14Guardem água em reservatórios, para que não falte quando o exército inimigo cercar a cidade, e reforcem as fortalezas. Amassem barro e preparem as formas para fazer tijolos. 15Mesmo assim, vocês vão morrer no fogo ou na batalha; o inimigo acabará com vocês como os gafanhotos acabam com as colheitas.

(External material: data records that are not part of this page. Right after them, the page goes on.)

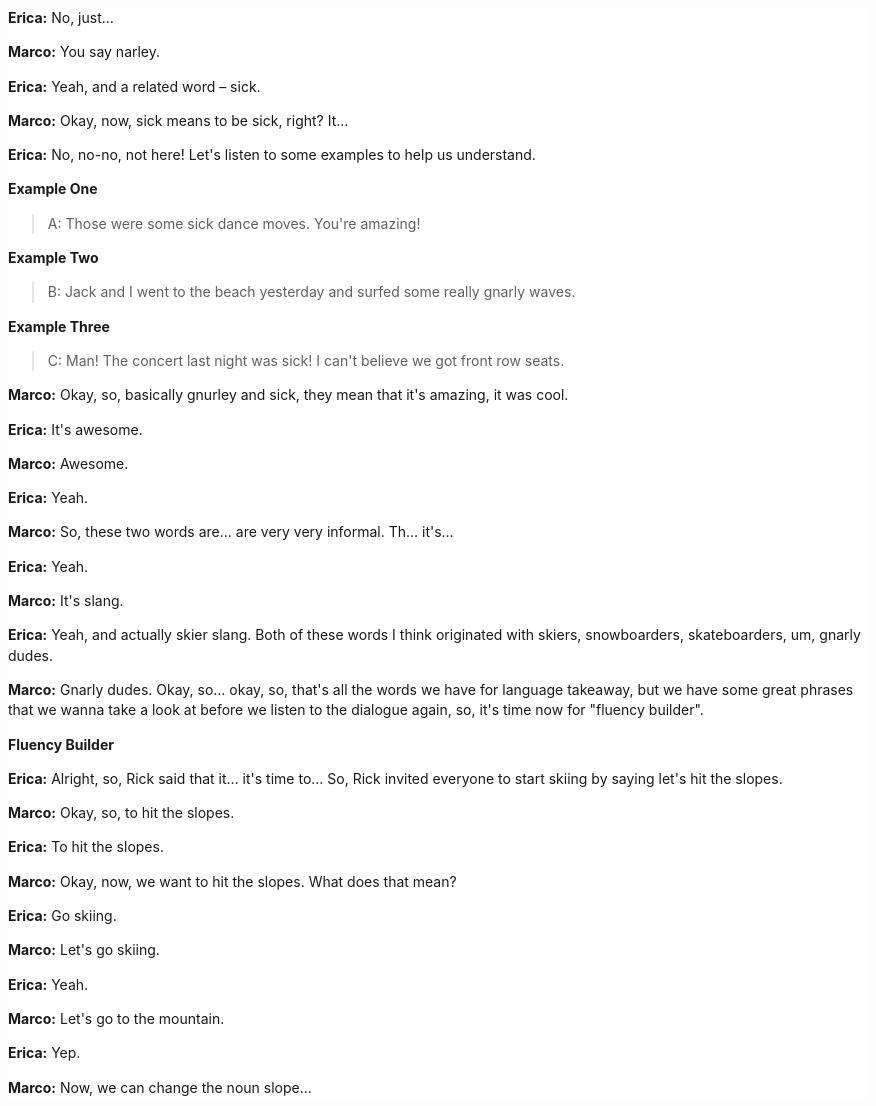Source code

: **Erica:** No, just… 

**Marco:** You say narley. 

**Erica:** Yeah, and a related word – sick. 

**Marco:** Okay, now, sick means to be sick, right? It… 

**Erica:** No, no-no, not here! Let's listen to some examples to help us understand. 

**Example One** 

> A: Those were some sick dance moves. You're amazing! 

**Example Two** 

> B: Jack and I went to the beach yesterday and surfed some really gnarly waves. 

**Example Three** 

> C: Man! The concert last night was sick! I can't believe we got front row seats. 

**Marco:** Okay, so, basically gnurley and sick, they mean that it's amazing, it was cool. 

**Erica:** It's awesome. 

**Marco:** Awesome. 

**Erica:** Yeah. 

**Marco:** So, these two words are… are very very informal. Th… it's… 

**Erica:** Yeah. 

**Marco:** It's slang. 

**Erica:** Yeah, and actually skier slang. Both of these words I think originated with skiers, snowboarders, skateboarders, um, gnarly dudes. 

**Marco:** Gnarly dudes. Okay, so… okay, so, that's all the words we have for language takeaway, but we have some great phrases that we wanna take a look at before we listen to the dialogue again, so, it's time now for "fluency builder". 

**Fluency Builder** 

**Erica:** Alright, so, Rick said that it… it's time to… So, Rick invited everyone to start skiing by saying let's hit the slopes. 

**Marco:** Okay, so, to hit the slopes. 

**Erica:** To hit the slopes. 

**Marco:** Okay, now, we want to hit the slopes. What does that mean? 

**Erica:** Go skiing. 

**Marco:** Let's go skiing. 

**Erica:** Yeah. 

**Marco:** Let's go to the mountain. 

**Erica:** Yep. 

**Marco:** Now, we can change the noun slope… 
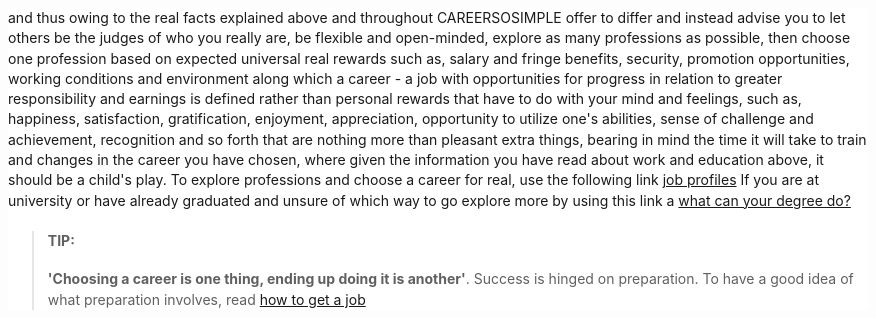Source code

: and thus owing to the real facts explained above and throughout CAREERSOSIMPLE offer to differ and instead advise you to let others be the judges of who you really are, be flexible and open-minded, explore as many professions as possible, then choose one profession based on expected universal real rewards such as, salary and fringe benefits, security, promotion opportunities, working conditions and environment along which a career - a job with opportunities for progress in relation to greater responsibility and earnings is defined rather than personal rewards that have to do with your mind and feelings, such as, happiness, satisfaction, gratification, enjoyment, appreciation, opportunity to utilize one's abilities, sense of challenge and achievement, recognition and so forth that are nothing more than pleasant extra things, bearing in mind the time it will take to train and changes in the career you have chosen, where given the information you have read about work and education above, it should be a child's play. To explore professions and choose a career for real, use the following link [job profiles](https://nationalcareers.service.gov.uk/explore-careers)
If you are at university or have already graduated and unsure of which way to go explore more by using this link a [what can your degree do?](https://www.prospects.ac.uk/careers-advice/what-can-i-do-with-my-degree)

>#### TIP:
>**'Choosing a career is one thing, ending up doing it is another'**. Success is hinged on preparation. To have a good idea of what preparation involves, read [how to get a job](/home/information/how-to-get-a-job/)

Tornem-se tão numerosos como os gafanhotos! 16Há entre vocês mais negociantes do que estrelas no céu. Mas agora eles foram embora, como gafanhotos que batem as asas e saem voando. 17As suas autoridades e os seus funcionários são como gafanhotos que pousam nas paredes quando faz frio; mas, logo que o sol começa a brilhar, eles saem voando, e ninguém sabe para onde foram.
18O rei da Assíria e os seus governadores estão mortos, e os seus generais também morreram. O seu povo está espalhado pelas montanhas, e não há ninguém para juntá-los de novo. 19Não há remédio para as suas feridas; elas não têm cura. Todos os que ouvem falar da sua desgraça ficam alegres e batem palmas. Pois não há ninguém que tenha escapado da sua crueldade que nunca se acaba.